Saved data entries
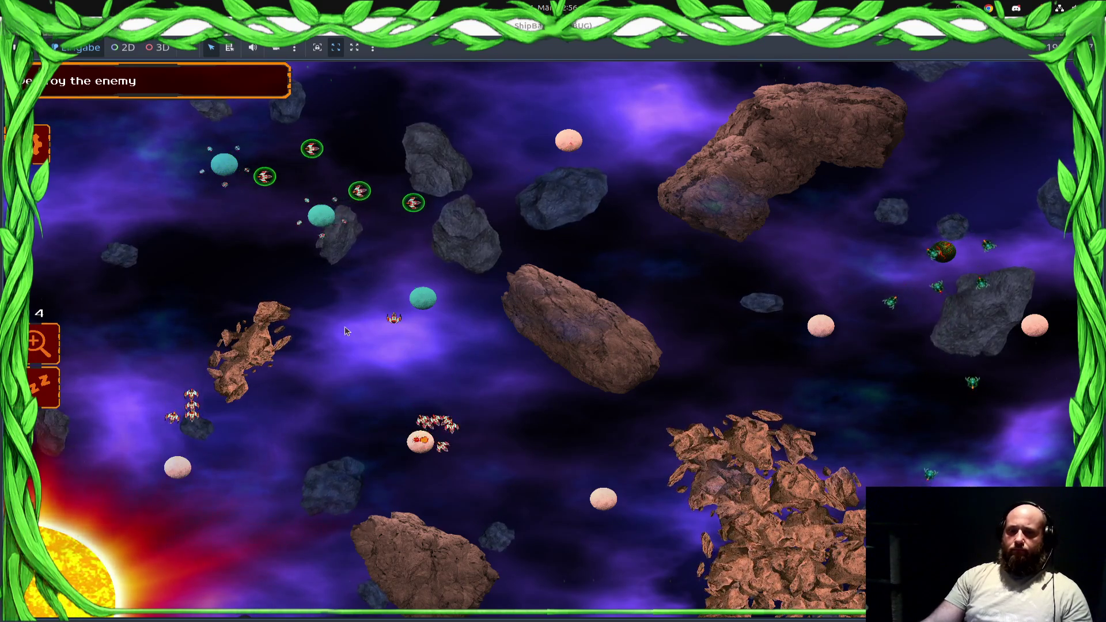
Box-select the ship groups and order them across the asteroid field toward the enemy.
double_click(446, 441)
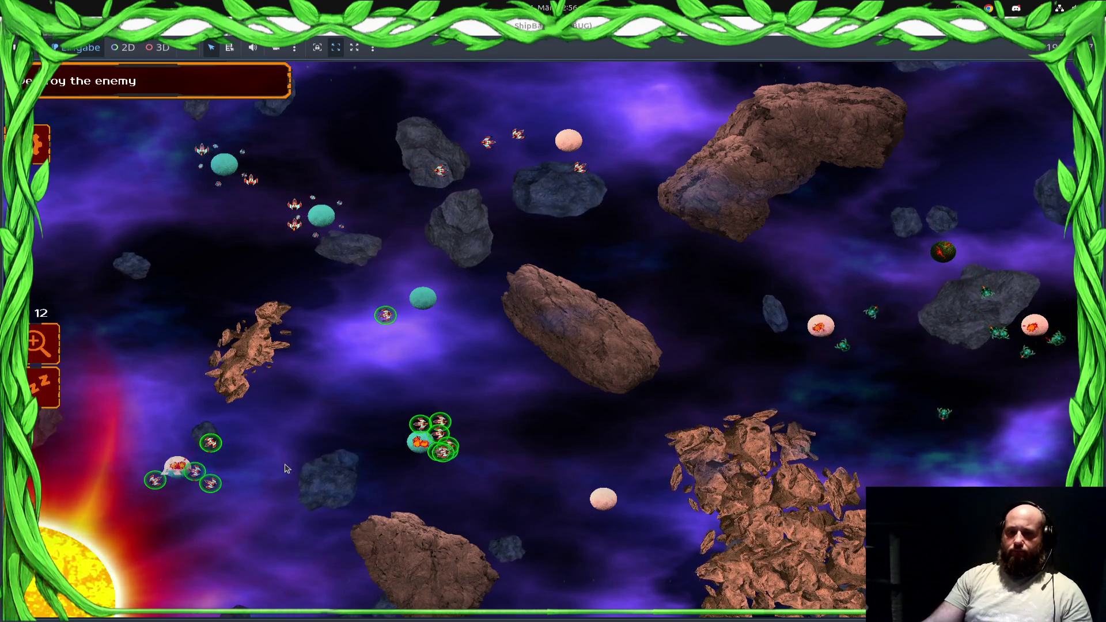
drag(547, 333, 37, 333)
right_click(499, 458)
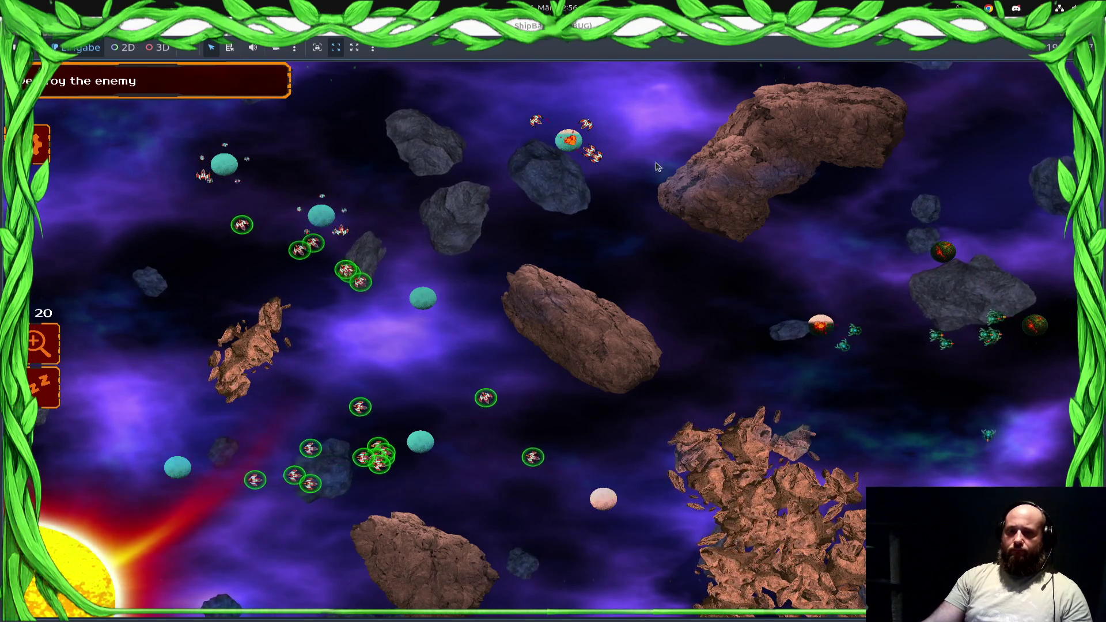
click(569, 140)
right_click(576, 237)
drag(316, 215, 550, 308)
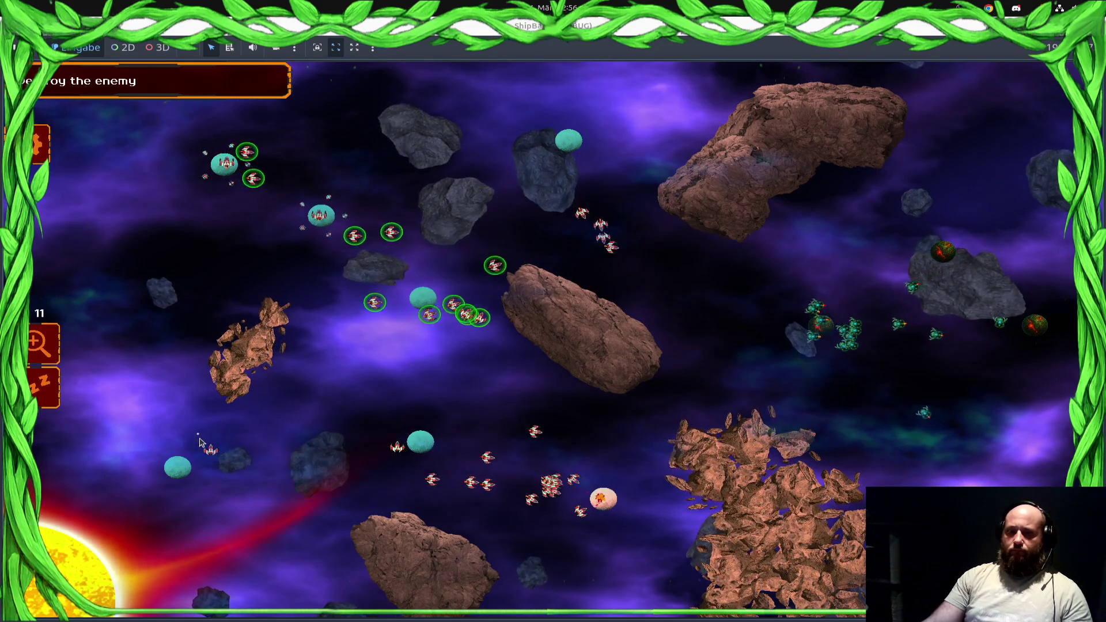
drag(323, 383, 496, 527)
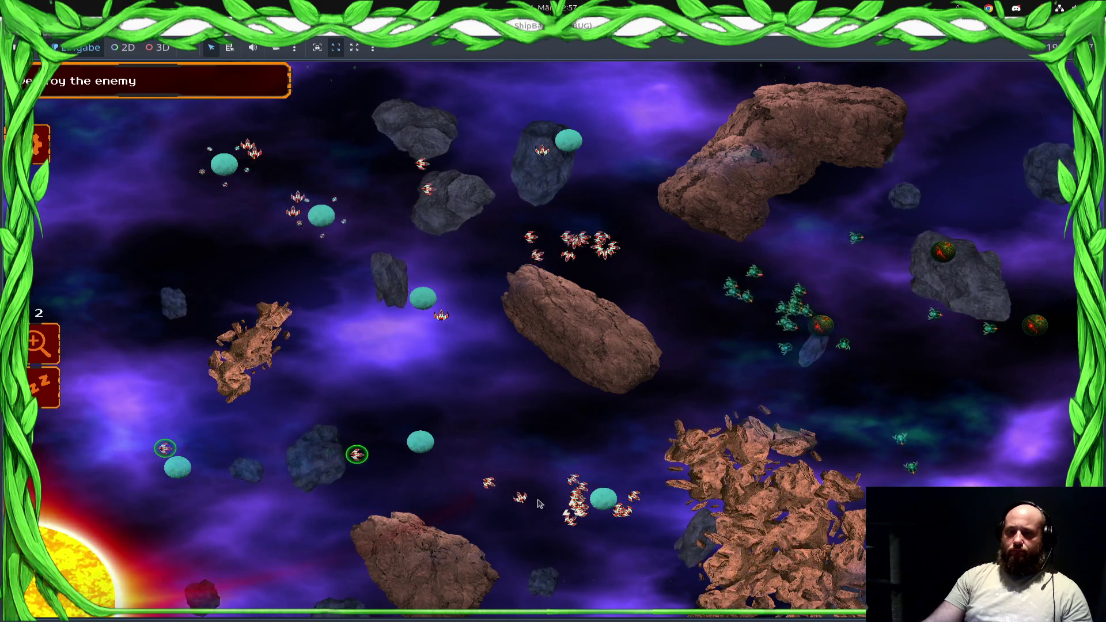
drag(429, 542, 684, 550)
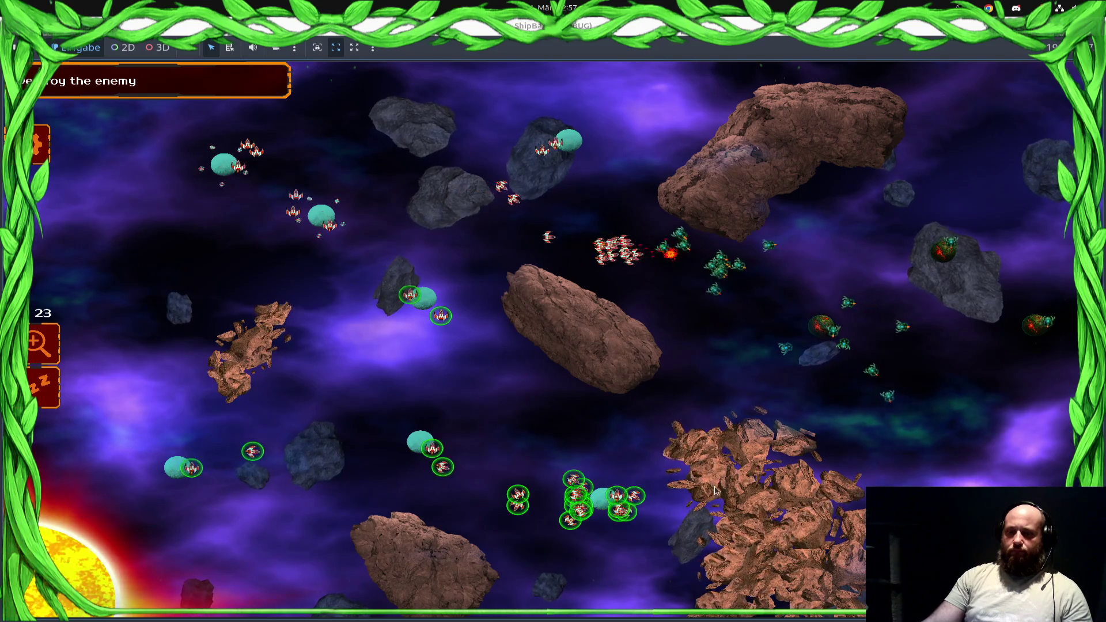
right_click(862, 415)
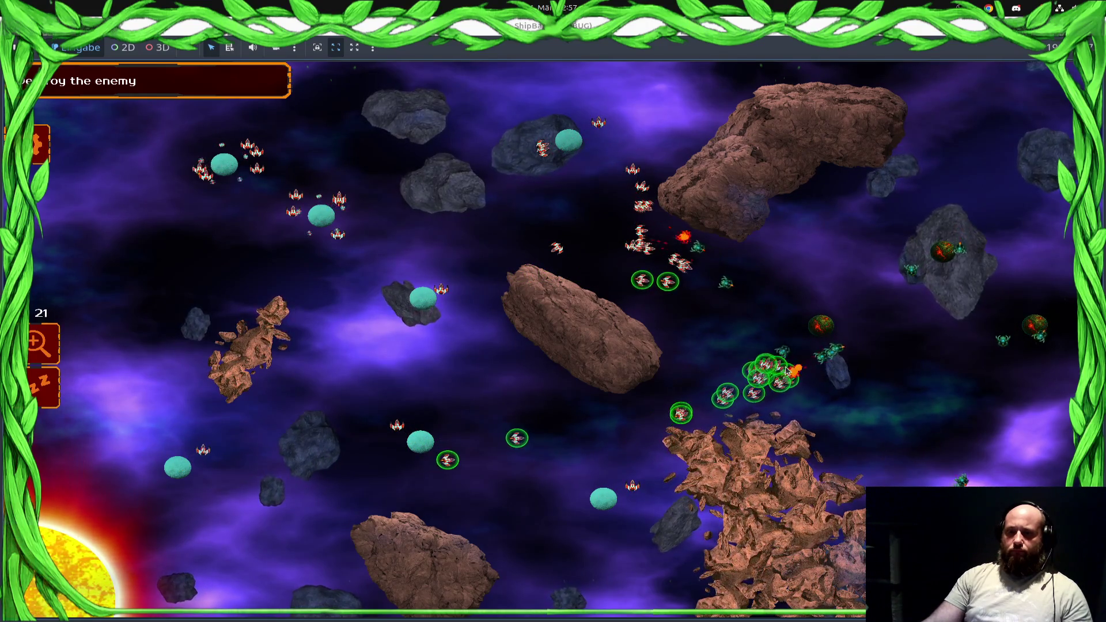
scroll(805, 362, up, 3)
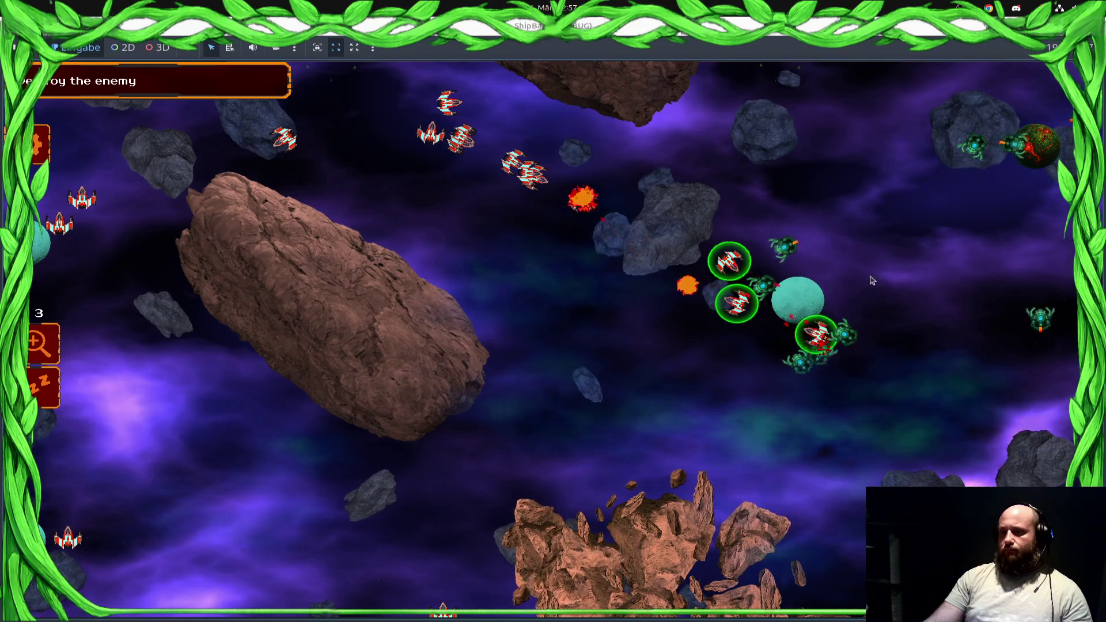
Gather the fleets with group hotkey 1, Ctrl+A and drags, and send them toward the enemy.
key(1)
scroll(684, 404, down, 3)
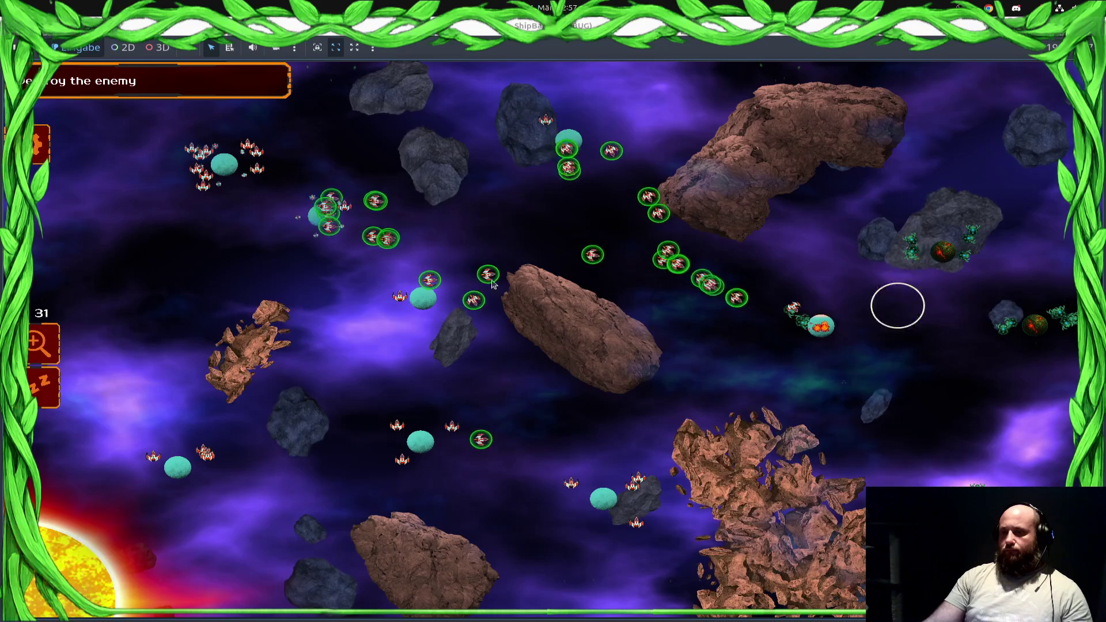
key(ctrl+a)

TRY IT: Omitting the images, output each record precisely as written.

SOLUTION TO THE PROBLEM:
Box-select the ship groups and order them across the asteroid field toward the enemy.
double_click(446, 441)
drag(547, 333, 37, 333)
right_click(499, 458)
click(569, 140)
right_click(576, 237)
drag(316, 215, 550, 308)
drag(323, 383, 496, 527)
drag(429, 542, 684, 550)
right_click(862, 415)
scroll(805, 362, up, 3)
Gather the fleets with group hotkey 1, Ctrl+A and drags, and send them toward the enemy.
key(1)
scroll(684, 404, down, 3)
key(ctrl+a)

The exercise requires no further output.